John Reed, the great American labor journalist and a founder of the Communist Party USA, was the first to bring this country the news of what had happened in Russia on Nov. 7, 1917. In “Ten Days that Shook the World,” he wrote that the workers, led by Lenin, and carrying the banner of “peace, bread and brotherhood,” had seized power. The “Great October Revolution” (in their calendar, it was October) set itself the task of transforming an oppressive empire into a socialist society.

During the 20th century the seed planted by that revolution grew into a world socialist movement that transformed backward societies, won important economic and social rights for countless millions, assisted countries breaking free of colonialism, defeated fascism, constituted a pressure on the rulers in the capitalist world to make concessions to their workers and democratic movements, and countered the aggressive aims of U.S. imperialism for nearly 50 years.

It is appropriate on this 90th anniversary of that revolution to keep in mind how similar the aspirations of Americans today are to the aspirations of the masses of Russian people who made the 1917 revolution.

Like those revolutionaries, working people and democratic forces in the U.S. seek a future without war, exploitation, inequality and poverty. Americans today, like the revolutionaries in 1917, want the great wealth of this country to be for the benefit of all the people. Americans today, like the Russian revolutionaries then, want a foreign policy based on peace and cooperation. Americans today, like the revolutionaries in 1917, seek an expansion of democracy and social equality.

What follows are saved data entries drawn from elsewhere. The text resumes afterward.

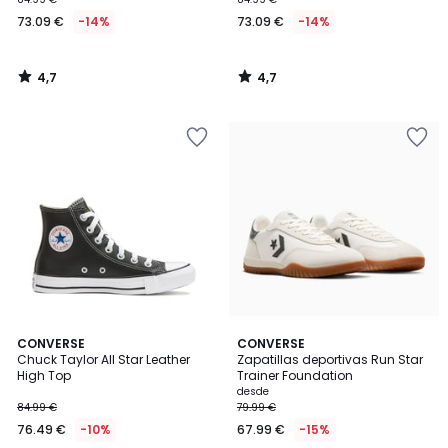
73.09 €
-14%
73.09 €
-14%
4,7
4,7
/
/
5
5
4,9
4,4
CONVERSE
2
CONVERSE
/ 5
/ 5
Chuck Taylor All Star Leather
Zapatillas deportivas Run Star
Colores
High Top
Trainer Foundation
desde
84.99 €
79.99 €
76.49 €
-10%
67.99 €
-15%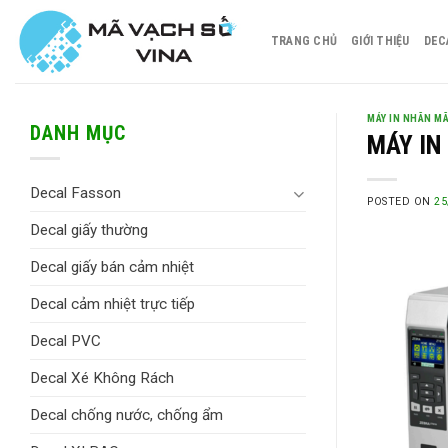
Skip
to
TRANG CHỦ
GIỚI THIỆU
DEC
content
MÁY IN NHÃN M
DANH MỤC
MÁY IN
Decal Fasson
POSTED ON
25
Decal giấy thường
Decal giấy bán cảm nhiệt
Decal cảm nhiệt trực tiếp
Decal PVC
Decal Xé Không Rách
Decal chống nước, chống ẩm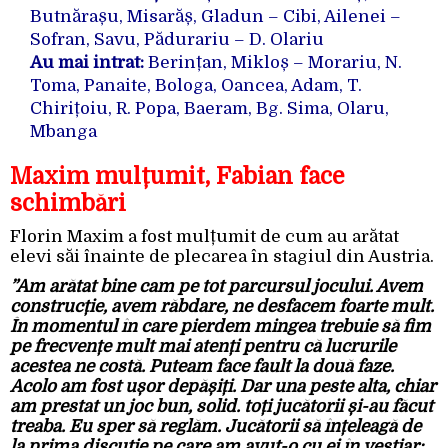
Butnărașu, Misarăș, Gladun – Cibi, Ailenei –
Sofran, Savu, Pădurariu – D. Olariu
Au mai intrat:
Berințan, Mikloș – Morariu, N.
Toma, Panaite, Bologa, Oancea, Adam, T.
Chirițoiu, R. Popa, Baeram, Bg. Sima, Olaru,
Mbanga
Maxim mulțumit, Fabian face
schimbări
Florin Maxim a fost mulțumit de cum au arătat
elevi săi înainte de plecarea în stagiul din Austria.
”Am arătat bine cam pe tot parcursul jocului. Avem
construcție, avem răbdare, ne desfacem foarte mult.
În momentul în care pierdem mingea trebuie să fim
pe frecvențe mult mai atenți pentru că lucrurile
acestea ne costă. Puteam face fault la două faze.
Acolo am fost ușor depășiți. Dar una peste alta, chiar
am prestat un joc bun, solid. toți jucătorii și-au făcut
treaba. Eu sper să reglăm. Jucătorii să înțeleagă de
la prima discuție pe care am avut-o cu ei în vestiar: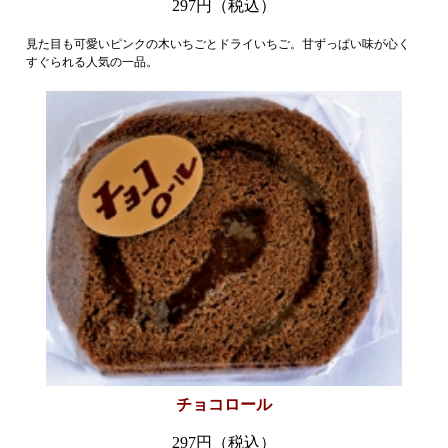
297円（税込）
見た目も可愛いピンクの木いちごとドライいちご。甘ずっぱい味が心く
すぐられる人気の一品。
チョコロール
297円（税込）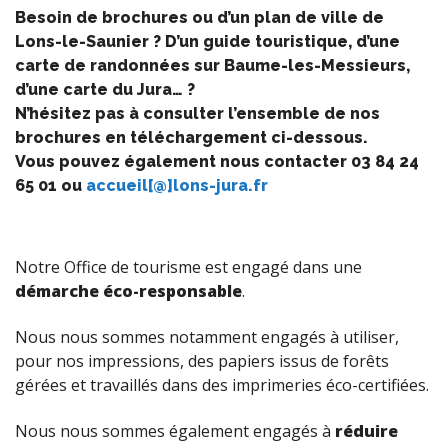
Besoin de brochures ou d’un plan de ville de
Lons-le-Saunier ? D’un guide touristique, d’une
carte de randonnées sur Baume-les-Messieurs,
d’une carte du Jura… ?
N’hésitez pas à consulter l’ensemble de nos
brochures en téléchargement ci-dessous.
Vous pouvez également nous contacter 03 84 24
65 01 ou
accueil[@]lons-jura.fr
Notre Office de tourisme est engagé dans une
démarche éco-responsable
.
Nous nous sommes notamment engagés à utiliser,
pour nos impressions, des papiers issus de forêts
gérées et travaillés dans des imprimeries éco-certifiées.
Nous nous sommes également engagés à
réduire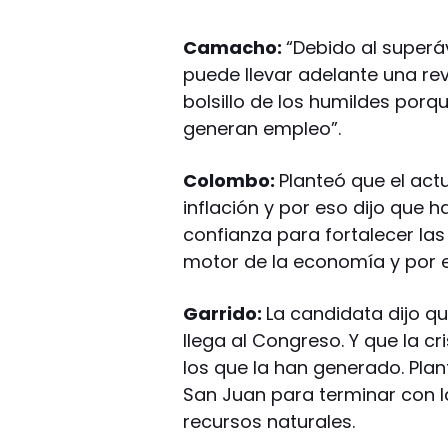
Camacho:
“Debido al superáv
puede llevar adelante una revo
bolsillo de los humildes porq
generan empleo”.
Colombo:
Planteó que el ac
inflación y por eso dijo que 
confianza para fortalecer las
motor de la economía y por 
Garrido:
La candidata dijo qu
llega al Congreso. Y que la cr
los que la han generado. Plan
San Juan para terminar con l
recursos naturales.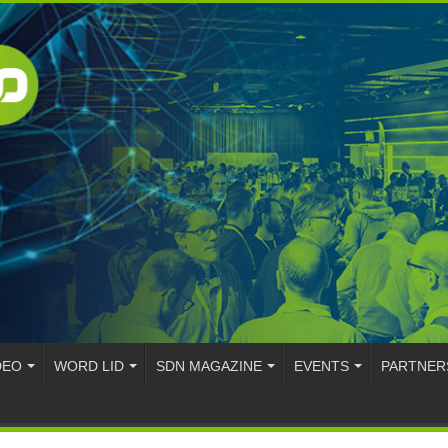
DEO
WORD LID
SDN MAGAZINE
EVENTS
PARTNER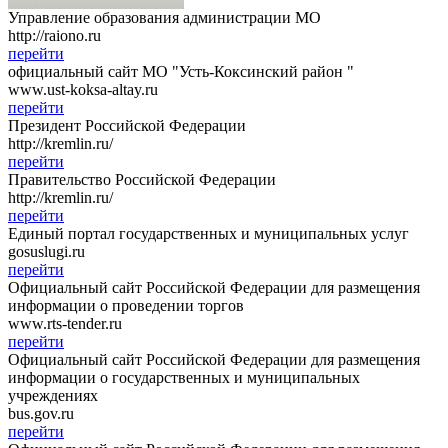
Управление образования администрации МО
http://raiono.ru
перейти
официальный сайт МО "Усть-Коксинский район "
www.ust-koksa-altay.ru
перейти
Президент Российской Федерации
http://kremlin.ru/
перейти
Правительство Российской Федерации
http://kremlin.ru/
перейти
Единый портал государственных и муниципальных услуг
gosuslugi.ru
перейти
Официальный сайт Российской Федерации для размещения
информации о проведении торгов
www.rts-tender.ru
перейти
Официальный сайт Российской Федерации для размещения
информации о государственных и муниципальных
учреждениях
bus.gov.ru
перейти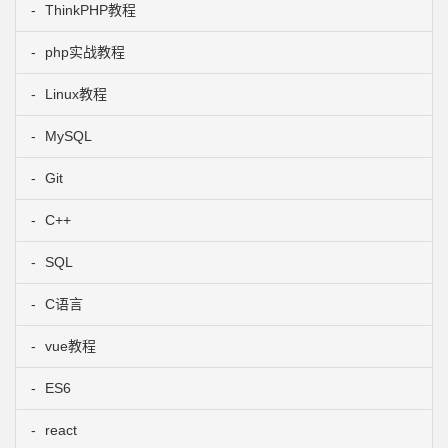
ThinkPHP教程
php实战教程
Linux教程
MySQL
Git
C++
SQL
C语言
vue教程
ES6
react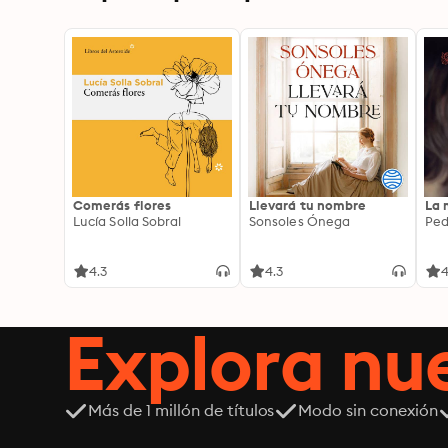
Comerás flores
Llevará tu nombre
La 
Lucía Solla Sobral
Sonsoles Ónega
Ped
4.3
4.3
4
Explora n
Más de 1 millón de títulos
Modo sin conexión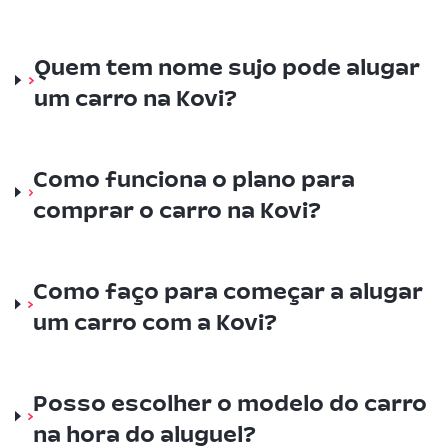
Quem tem nome sujo pode alugar
um carro na Kovi?
Como funciona o plano para
comprar o carro na Kovi?
Como faço para começar a alugar
um carro com a Kovi?
Posso escolher o modelo do carro
na hora do aluguel?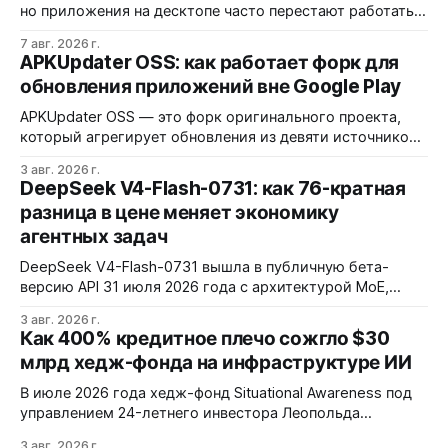
но приложения на десктопе часто перестают работать
из-за фрагментации окружений и библиотек.
7 авг. 2026 г.
Разработчики обвиняют GNOME и дистрибутивы в
APKUpdater OSS: как работает форк для
создании искусственных барьеров, а пользователи
обновления приложений вне Google Play
платят за это нестабильностью.
APKUpdater OSS — это форк оригинального проекта,
который агрегирует обновления из девяти источников,
включая RuStore и F-Droid. Приложение поддерживает
3 авг. 2026 г.
установку через Session Installer, Root или Shizuku, но
DeepSeek V4-Flash-0731: как 76-кратная
требует ручной проверки безопасности APK и зависит
разница в цене меняет экономику
от качества метаданных в источниках.
агентных задач
DeepSeek V4-Flash-0731 вышла в публичную бета-
версию API 31 июля 2026 года с архитектурой MoE,
контекстным окном 1M+ токенов и ценой ввода $0,14 за
3 авг. 2026 г.
1M токенов. При типичной агентной нагрузке модель
Как 400% кредитное плечо сожгло $30
обходится в $0,0096 за запуск против $0,7324 у Claude
млрд хедж-фонда на инфраструктуре ИИ
Opus 4.8, но уступает в задачах с vision и comp…
В июле 2026 года хедж-фонд Situational Awareness под
управлением 24-летнего инвестора Леопольда
Ашенбреннера ликвидировал большую часть портфеля,
3 авг. 2026 г.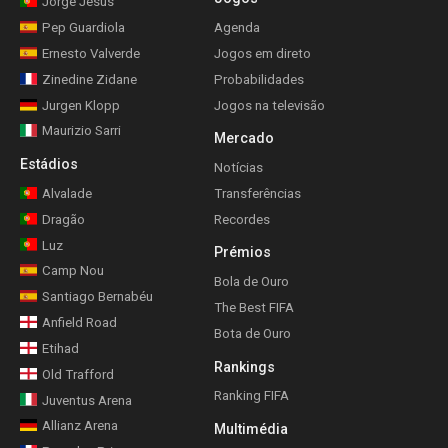
Jorge Jesus
Pep Guardiola
Agenda
Ernesto Valverde
Jogos em direto
Zinedine Zidane
Probabilidades
Jurgen Klopp
Jogos na televisão
Maurizio Sarri
Mercado
Estádios
Notícias
Alvalade
Transferências
Dragão
Recordes
Luz
Prémios
Camp Nou
Bola de Ouro
Santiago Bernabéu
The Best FIFA
Anfield Road
Bota de Ouro
Etihad
Rankings
Old Trafford
Ranking FIFA
Juventus Arena
Allianz Arena
Multimédia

Our urgent political task today is to defeat the ultra-right, ending its grip on our country and the world. But the problems of war and corporate globalization that we have faced over the past decades underscore the profound significance of the Great October Revolution in opening a new chapter in the struggle for a better world. The future of peace and social justice sought by the revolutionaries then and most Americans now will ultimately be realizable only with socialism. For working people and their allies socialism is not a dream, but a necessity.